In 1995 I left full-time DV/SA work to pursue a Ph.D. in political science at Rutger’s University-New Brunswick. My work focused on public law and women & politics; I completed my degree in 2004. My dissertation focused on implementation of “Megan’s Law” (the state’s sex offender registration and notification statute) in New Jersey, and drew heavily on my own experiences working in the field. Because of my belief that rape care programs had important and interesting things to say about law and policy on sexual violence, my dissertation relied heavily on interviews with local sexual assault advocates. That project was the seed of this larger examination.

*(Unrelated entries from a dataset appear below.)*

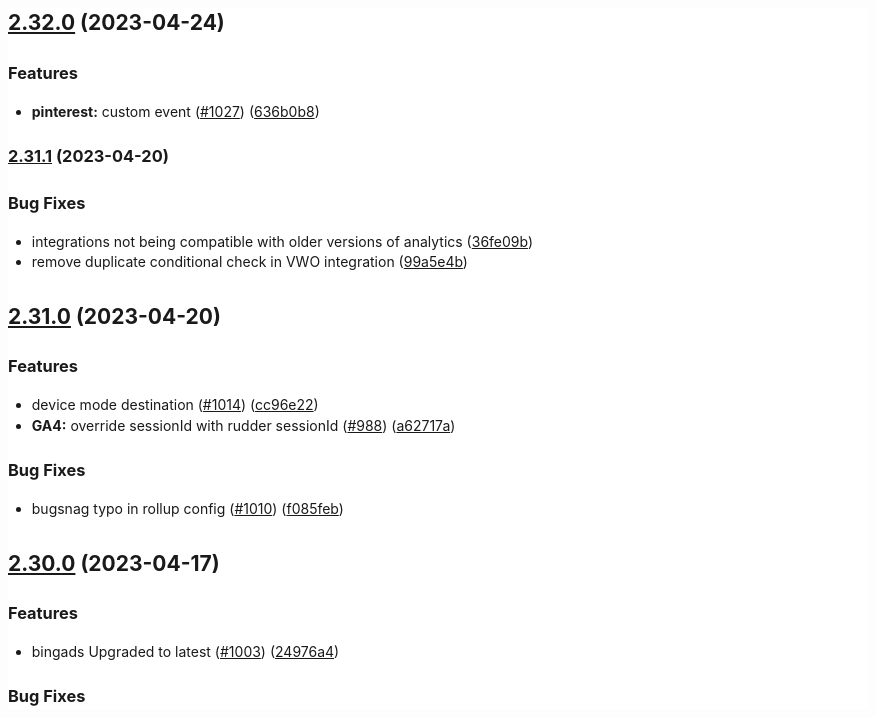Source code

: ## [2.32.0](https://github.com/rudderlabs/rudder-sdk-js/compare/v2.31.1...v2.32.0) (2023-04-24)


### Features

* **pinterest:** custom event ([#1027](https://github.com/rudderlabs/rudder-sdk-js/issues/1027)) ([636b0b8](https://github.com/rudderlabs/rudder-sdk-js/commit/636b0b8a3ee7137ca9b637d054a7a88c116c8ae9))

### [2.31.1](https://github.com/rudderlabs/rudder-sdk-js/compare/v2.31.0...v2.31.1) (2023-04-20)


### Bug Fixes

* integrations not being compatible with older versions of analytics ([36fe09b](https://github.com/rudderlabs/rudder-sdk-js/commit/36fe09bd804a3aafc38b214308ceedce54d027a3))
* remove duplicate conditional check in VWO integration ([99a5e4b](https://github.com/rudderlabs/rudder-sdk-js/commit/99a5e4b0c22a0580304a551dc6704cd0c3b2a614))

## [2.31.0](https://github.com/rudderlabs/rudder-sdk-js/compare/v2.30.0...v2.31.0) (2023-04-20)


### Features

* device mode destination ([#1014](https://github.com/rudderlabs/rudder-sdk-js/issues/1014)) ([cc96e22](https://github.com/rudderlabs/rudder-sdk-js/commit/cc96e22c06e9ff96fc547d22d3f1ca592122593f))
* **GA4:** override sessionId with rudder sessionId ([#988](https://github.com/rudderlabs/rudder-sdk-js/issues/988)) ([a62717a](https://github.com/rudderlabs/rudder-sdk-js/commit/a62717a32329c889b9b33ac87cbad0e30f0feb99))


### Bug Fixes

* bugsnag typo in rollup config ([#1010](https://github.com/rudderlabs/rudder-sdk-js/issues/1010)) ([f085feb](https://github.com/rudderlabs/rudder-sdk-js/commit/f085febde59ea74d64927a112526e7e51d5fa2b4))

## [2.30.0](https://github.com/rudderlabs/rudder-sdk-js/compare/v2.29.0...v2.30.0) (2023-04-17)


### Features

* bingads Upgraded to latest ([#1003](https://github.com/rudderlabs/rudder-sdk-js/issues/1003)) ([24976a4](https://github.com/rudderlabs/rudder-sdk-js/commit/24976a4fa5b507eba3444b27f2357c71f25df6ad))


### Bug Fixes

I began my first full-time faculty position at John Jay College of Criminal Justicee in August 2003. I taught at John Jay for two years before I was awarded an American Association of University Women post-doctoral fellowship to begin research for this project in Fall 2005. (Please note that the AAUW’s generous support for my work should not be taken as an endorsement of its analysis or conclusions.) I took a year off from teaching to travel and conduct interview with advocates in several states. In 2006, while on leave, I accepted a new position at Drexel University in my hometown of Philadelphia. In 2008 I completed interviews on the project.

I have been at Drexel since Fall 2006; in 2007 I was named Director of Women’s Studies, and in 2009 received a joint appointment to Drexel’s Earle Mack School of Law. I teach undergraduate courses on constitutional law and courts; at the Law School I teach Law & Social Movements and Courts & Public Policy.

It is my hope that some of this research will be of interest and assistance to the violence against women community, which has played such an important role in my own life.